Cela dit, rendons à César (Simard) ce qui est à César (Ménard)... Les embûches ont été nombreuses en cours de route, les principales étant décrites dans les pages de l'album souvenir publié tout récemment (voir encart), mais ces deux complices ont réussi à les surmonter en apprenant à connaître leurs interlocuteurs et en s'adaptant aux règles du jeu.

Des points tournants

En suivant sa trajectoire au fil des ans, force est de constater des points tournants, les plus importants étant reliés à ses emplacements. De son espace exigu de la Place des Nations à ses tous débuts, le passage au Quartier Latin donna une meilleure accessibilité à l'événement. Puis, en 1987, ce quartier s'avérait à son tour trop restreint, d'où une migration partielle vers le périmètre de la Place-des-Arts, son domicile unique depuis 1990. Du même coup, les organisateurs se donnaient la mainmise sur les services offerts aux festivaliers.

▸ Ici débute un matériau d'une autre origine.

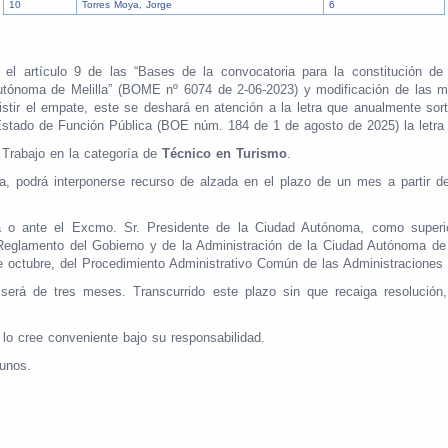
10
Torres Moya, Jorge
6
l artículo 9 de las “Bases de la convocatoria para la constitución de
 Autónoma de Melilla” (BOME nº 6074 de 2-06-2023) y modificación de las
sistir el empate, este se deshará en atención a la letra que anualmente so
Estado de Función Pública (BOE núm. 184 de 1 de agosto de 2025) la letra 
 Trabajo en la categoría de
Técnico en Turismo
.
 podrá interponerse recurso de alzada en el plazo de un mes a partir del 
a o ante el Excmo. Sr. Presidente de la Ciudad Autónoma, como superior 
l Reglamento del Gobierno y de la Administración de la Ciudad Autónoma d
de octubre, del Procedimiento Administrativo Común de las Administracione
n será de tres meses. Transcurrido este plazo sin que recaiga resolució
í lo cree conveniente bajo su responsabilidad.
tunos.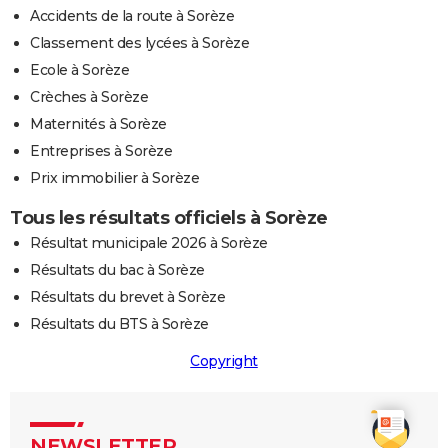
Accidents de la route à Sorèze
Classement des lycées à Sorèze
Ecole à Sorèze
Crèches à Sorèze
Maternités à Sorèze
Entreprises à Sorèze
Prix immobilier à Sorèze
Tous les résultats officiels à Sorèze
Résultat municipale 2026 à Sorèze
Résultats du bac à Sorèze
Résultats du brevet à Sorèze
Résultats du BTS à Sorèze
Copyright
NEWSLETTER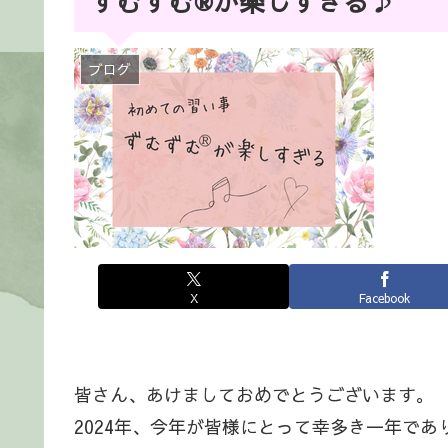
ずむずむ®が楽しすぎる♪
ブログ
X
Facebook
皆さん、あけましておめでとうございます。
2024年、今年が皆様にとって幸多き一年であ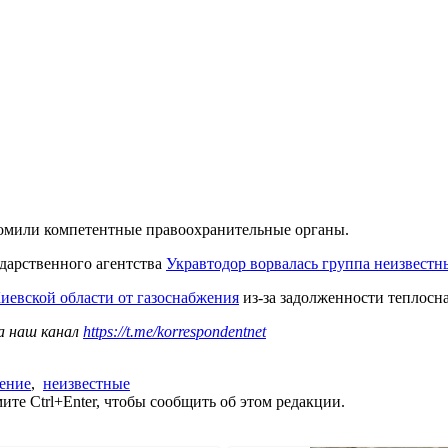
домили компетентные правоохранительные органы.
сударственного агентства
Укравтодор ворвалась группа неизвест
иевской области от газоснабжения
из-за задолженности теплос
а наш канал
https://t.me/korrespondentnet
ение
,
неизвестные
те Ctrl+Enter, чтобы сообщить об этом редакции.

Sur un tout autre plan, et certainement celui qui interpelle le plus les mélomanes, le festival a joué à fond la carte de la diversité, tout particulièrement à l'extérieur, où le jazz s'est vu noyé dans un raz-de-marée de styles bigarrés. Qu'on pense aux méga-événéments de la mi-festival, mis à part le jadis populaire Chuck Mangione et le guitariste Pat Metheny (curieusement absent cette année), nul autre de ces concerts relevait, de près ou de loin, du jazz. En revanche, la série « Invitation », lancée en 1989 avec Charlie Haden (qui offre sa seconde présence dans la série cette année), est l'une des composantes les plus originales de sa programmation, les élus faisant immanquablement partie du palmarès personnel de son instigateur, André Ménard.

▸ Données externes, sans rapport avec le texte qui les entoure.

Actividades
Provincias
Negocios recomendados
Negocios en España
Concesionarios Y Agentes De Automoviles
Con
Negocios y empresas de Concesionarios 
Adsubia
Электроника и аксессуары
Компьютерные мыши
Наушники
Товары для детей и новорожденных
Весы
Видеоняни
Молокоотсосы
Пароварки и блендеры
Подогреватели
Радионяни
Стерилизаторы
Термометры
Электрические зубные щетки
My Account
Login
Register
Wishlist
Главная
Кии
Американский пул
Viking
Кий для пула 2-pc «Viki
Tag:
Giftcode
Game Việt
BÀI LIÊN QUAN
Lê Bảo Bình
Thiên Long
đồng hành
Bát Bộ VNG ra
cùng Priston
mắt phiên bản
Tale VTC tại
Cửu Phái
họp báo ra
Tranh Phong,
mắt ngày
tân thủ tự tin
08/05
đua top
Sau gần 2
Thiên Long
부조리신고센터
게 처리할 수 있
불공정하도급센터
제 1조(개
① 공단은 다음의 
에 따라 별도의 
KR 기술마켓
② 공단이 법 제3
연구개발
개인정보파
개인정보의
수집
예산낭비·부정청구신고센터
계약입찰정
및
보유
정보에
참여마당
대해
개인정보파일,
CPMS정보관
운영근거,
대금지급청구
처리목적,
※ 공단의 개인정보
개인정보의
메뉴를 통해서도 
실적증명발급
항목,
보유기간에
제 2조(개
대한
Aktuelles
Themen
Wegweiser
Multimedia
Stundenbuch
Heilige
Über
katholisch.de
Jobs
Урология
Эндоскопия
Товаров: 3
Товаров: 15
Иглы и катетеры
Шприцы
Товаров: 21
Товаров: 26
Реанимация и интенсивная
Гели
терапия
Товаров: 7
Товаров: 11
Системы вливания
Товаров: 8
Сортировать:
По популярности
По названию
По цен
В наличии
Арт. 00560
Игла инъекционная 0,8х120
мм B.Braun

Vingt-cinq ans, cela se fête, et les touristes (musicaux et autres) feront une fois de plus le pied de grue devant les scènes, en y donnant la claque à tout ce qu'on leur présente. Après toutes ces années, il ne fait aucun doute que le FIJM est devenu... une fête accomplie.

Album souvenir 25 ans

Festival International de Jazz

Lancé à la mi-mai, l'album souvenir du 25e anniversaire du FIJM est un élégant recueil de 196 pages glacées, copieusement assorti de photos retraçant la chronologie du festival de sa première édition à la présente. Par delà ces souvenirs visuels et les notices d'accompagnement bilingues, les deux principaux textes sont des entretiens avec les deux architectes de l'événement. D'une part, Alain Simard tient un discours axé sur l'événement, ou le contenant si l'on veut, alors que, d'autre part, son acolyte André Ménard se livre de manière essentiellement anecdotique sur ses expériences avec les musiciens. On peut bien s'attendre à ce que la plupart des éventuels acheteurs se l'arrachent pour des raisons nostalgiques ou esthétiques, mais les plus fûtés ne manqueront pas de lire les propos de ces deux hommes sur la petite et grande histoire de leur aventure. Dans les deux cas, cependant, on reconnaîtra en eux des décideurs culturels qui, comme tout le monde, ont connu des coups de cœur de jeunesse, mais qui se sont donné des moyens et un pouvoir de former un public à leurs propres goûts. Un seul regard sur la programmation des concerts en salle suffit pour savoir qu'ils en sont essentiellement restés au même point où ils étaient dans leurs années de formation.